仅仅只有架构，是不足以完善我们的想法的，因此，我们基于某种产品化的考虑，考虑设计完善的业务流程，从用户接入使用，到数据解析，分析以及反馈系统，从而形成一个较为完整的闭环应用体系，因此，设计如下业务框架：

django实现问答系统 python问答系统,django实现问答系统 python问答系统_知识图谱_07,第7张

如上图所展示，考虑到一个完整的问答系统，必定不能百分百考虑到所有情况，因此，我们需要在业务处理上，考虑当遇到一些疑难杂症的时候，数据应该流转到哪些新模块去做处理，这样才有可能在未来不断地提高KBQA系统的正确率，上图便考虑增加新词发现，新问题发现来帮助系统完善应用广度，增加意图理解来完善深度，而考虑到需要增加KG和模板，那么就需要使用人工加机器二合一的答案判别和数据分析系统模块，这样逐渐形成一个完善的生产系统。我这里仅实现黄色部分，右边的没空实现，不过可以给大家提供一个不错的思路。

3.2、使用python链接Fuseki

利用SPARQLWrapper的接口实现对feseki的调用，测试和使用前记得启动fuseki的服务器。

代码文件fuseki_query.py内容如下：

from SPARQLWrapper import SPARQLWrapper,JSON

class Fuseki:
    def __init__(self,url ='http://localhost:3030/kg_movie/query'):
        self.sparql = SPARQLWrapper(url)
        print('sparql init successful ...')
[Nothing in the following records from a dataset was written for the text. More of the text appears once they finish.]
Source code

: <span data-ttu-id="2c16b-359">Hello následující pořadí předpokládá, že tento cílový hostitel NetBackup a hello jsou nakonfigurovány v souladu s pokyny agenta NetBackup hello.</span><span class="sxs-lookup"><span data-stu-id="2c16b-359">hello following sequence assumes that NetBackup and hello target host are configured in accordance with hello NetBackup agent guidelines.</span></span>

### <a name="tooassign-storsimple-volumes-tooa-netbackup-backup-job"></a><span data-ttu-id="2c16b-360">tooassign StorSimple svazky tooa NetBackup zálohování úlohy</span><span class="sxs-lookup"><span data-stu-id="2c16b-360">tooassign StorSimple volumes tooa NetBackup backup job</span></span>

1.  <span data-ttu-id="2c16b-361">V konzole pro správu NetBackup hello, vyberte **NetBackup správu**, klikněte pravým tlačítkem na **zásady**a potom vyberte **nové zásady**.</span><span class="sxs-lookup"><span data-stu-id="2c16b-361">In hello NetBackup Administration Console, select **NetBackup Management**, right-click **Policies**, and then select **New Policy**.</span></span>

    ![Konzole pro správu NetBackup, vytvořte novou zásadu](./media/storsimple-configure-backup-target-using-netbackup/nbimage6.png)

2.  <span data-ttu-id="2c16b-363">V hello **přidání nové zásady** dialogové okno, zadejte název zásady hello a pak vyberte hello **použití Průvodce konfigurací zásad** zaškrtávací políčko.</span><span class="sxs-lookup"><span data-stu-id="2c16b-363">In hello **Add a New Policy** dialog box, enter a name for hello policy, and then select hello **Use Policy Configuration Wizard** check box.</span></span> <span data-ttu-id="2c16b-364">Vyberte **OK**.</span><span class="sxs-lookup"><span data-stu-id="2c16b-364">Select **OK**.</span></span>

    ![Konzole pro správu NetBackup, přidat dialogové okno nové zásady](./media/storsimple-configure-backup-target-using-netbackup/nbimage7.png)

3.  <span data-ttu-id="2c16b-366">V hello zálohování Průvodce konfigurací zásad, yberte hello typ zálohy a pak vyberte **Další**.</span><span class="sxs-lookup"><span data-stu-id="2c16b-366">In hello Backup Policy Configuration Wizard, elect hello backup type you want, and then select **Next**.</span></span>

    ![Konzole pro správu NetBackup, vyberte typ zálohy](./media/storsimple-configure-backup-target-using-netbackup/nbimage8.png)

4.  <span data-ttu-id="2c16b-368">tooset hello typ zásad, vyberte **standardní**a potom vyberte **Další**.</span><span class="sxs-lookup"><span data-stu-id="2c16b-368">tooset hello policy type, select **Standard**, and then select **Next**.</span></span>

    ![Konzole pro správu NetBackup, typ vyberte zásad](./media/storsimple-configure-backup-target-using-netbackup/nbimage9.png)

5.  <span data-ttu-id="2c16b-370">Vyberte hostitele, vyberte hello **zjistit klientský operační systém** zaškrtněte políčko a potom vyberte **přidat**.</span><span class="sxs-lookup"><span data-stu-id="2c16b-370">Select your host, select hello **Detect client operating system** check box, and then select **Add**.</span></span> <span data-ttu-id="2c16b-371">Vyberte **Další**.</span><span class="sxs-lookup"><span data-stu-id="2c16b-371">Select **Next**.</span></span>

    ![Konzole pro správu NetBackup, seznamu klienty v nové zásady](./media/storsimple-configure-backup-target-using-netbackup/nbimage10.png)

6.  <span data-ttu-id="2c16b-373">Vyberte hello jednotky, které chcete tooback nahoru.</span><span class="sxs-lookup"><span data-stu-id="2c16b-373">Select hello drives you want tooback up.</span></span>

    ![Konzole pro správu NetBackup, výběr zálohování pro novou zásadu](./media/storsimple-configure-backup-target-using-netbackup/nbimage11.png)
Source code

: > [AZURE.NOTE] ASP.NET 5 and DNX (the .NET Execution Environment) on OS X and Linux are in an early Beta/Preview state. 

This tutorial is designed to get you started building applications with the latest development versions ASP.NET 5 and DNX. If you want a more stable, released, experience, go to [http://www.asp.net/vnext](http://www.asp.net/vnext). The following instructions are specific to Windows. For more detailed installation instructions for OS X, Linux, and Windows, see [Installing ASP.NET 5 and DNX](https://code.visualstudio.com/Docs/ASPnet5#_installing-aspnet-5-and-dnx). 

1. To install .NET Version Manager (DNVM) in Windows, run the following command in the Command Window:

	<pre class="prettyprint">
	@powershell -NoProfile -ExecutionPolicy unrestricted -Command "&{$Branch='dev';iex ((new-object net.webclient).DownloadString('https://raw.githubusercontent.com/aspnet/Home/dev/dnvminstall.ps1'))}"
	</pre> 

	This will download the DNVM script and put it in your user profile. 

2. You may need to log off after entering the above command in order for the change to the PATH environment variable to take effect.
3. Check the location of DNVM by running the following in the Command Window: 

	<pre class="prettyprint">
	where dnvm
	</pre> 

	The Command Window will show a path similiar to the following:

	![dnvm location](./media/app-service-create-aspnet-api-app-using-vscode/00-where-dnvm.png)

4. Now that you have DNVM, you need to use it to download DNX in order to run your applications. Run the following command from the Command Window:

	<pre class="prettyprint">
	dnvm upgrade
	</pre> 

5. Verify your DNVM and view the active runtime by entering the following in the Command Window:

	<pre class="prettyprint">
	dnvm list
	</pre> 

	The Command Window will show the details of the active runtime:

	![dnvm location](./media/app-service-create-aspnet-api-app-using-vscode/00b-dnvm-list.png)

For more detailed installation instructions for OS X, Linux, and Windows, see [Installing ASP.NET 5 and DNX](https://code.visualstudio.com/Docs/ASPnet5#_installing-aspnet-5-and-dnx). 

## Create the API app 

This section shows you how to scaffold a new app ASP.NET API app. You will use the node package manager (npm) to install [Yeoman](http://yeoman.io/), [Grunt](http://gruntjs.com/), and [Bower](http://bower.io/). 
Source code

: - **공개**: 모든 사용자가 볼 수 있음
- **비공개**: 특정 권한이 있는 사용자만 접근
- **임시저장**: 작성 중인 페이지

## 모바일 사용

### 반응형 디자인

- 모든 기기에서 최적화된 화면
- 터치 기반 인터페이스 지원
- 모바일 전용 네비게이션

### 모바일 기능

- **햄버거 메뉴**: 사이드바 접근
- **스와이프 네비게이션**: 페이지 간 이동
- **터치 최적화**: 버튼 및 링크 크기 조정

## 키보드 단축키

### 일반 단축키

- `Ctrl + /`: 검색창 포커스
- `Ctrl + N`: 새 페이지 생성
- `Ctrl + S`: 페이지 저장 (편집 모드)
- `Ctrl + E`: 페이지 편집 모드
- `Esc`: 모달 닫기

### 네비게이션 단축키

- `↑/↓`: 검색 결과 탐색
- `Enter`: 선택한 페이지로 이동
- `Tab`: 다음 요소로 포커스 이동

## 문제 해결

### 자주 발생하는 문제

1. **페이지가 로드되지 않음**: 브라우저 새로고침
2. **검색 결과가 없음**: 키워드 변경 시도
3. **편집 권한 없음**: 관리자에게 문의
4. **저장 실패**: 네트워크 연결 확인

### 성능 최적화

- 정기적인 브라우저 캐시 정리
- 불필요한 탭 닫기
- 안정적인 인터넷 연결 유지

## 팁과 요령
    def query(self, query_str):
        self.sparql.setQuery(query_str)
        self.sparql.setReturnFormat(JSON)
        result = self.sparql.query().convert()
        return result

    def query_str_build(self,str):
        pass


def test():
    fuseki = Fuseki()
    query_str = r'''
     PREFIX rdf: <http://www.w3.org/1999/02/22-rdf-syntax-ns#> 
     PREFIX : <http://www.kg_movie.com#>   
     SELECT * WHERE {   
     ?x rdf:type :Comedian.   
     ?x :actor_chName ?n.   
     } LIMIT 10
    '''

    query_str = r'''
    PREFIX rdf: <http://www.w3.org/1999/02/22-rdf-syntax-ns#> 
     PREFIX : <http://www.kg_movie.com#>   
     SELECT * WHERE {
            ?x :actor_chName '周星驰'.
            ?x :actor_bio ?n.
            } LIMIT 10
            '''
    res = fuseki.query(query_str)
    print(res)

if __name__ == '__main__':
    test()

核心在class Fuseki这里，后续会被调用到。

3.2、分词实现

3.2.1、实体词处理

首先要导出存储在mysql中的实体词，导出其中的movie和actor两张表的chName列，可以导出成txt：

导出后效果如下：

django实现问答系统 python问答系统,django实现问答系统 python问答系统_自然语言处理_08,第8张

django实现问答系统 python问答系统,django实现问答系统 python问答系统_词性_09,第9张

需要导出这两个文本的原因：

考虑到对用户话语进行关键词提取和分词，对于我们最关心的热点词，担心分词效果不好，因此将这两个实体数据提取出来，进行特殊词性标注，这样再分词环节就很容易提取出常用热点词。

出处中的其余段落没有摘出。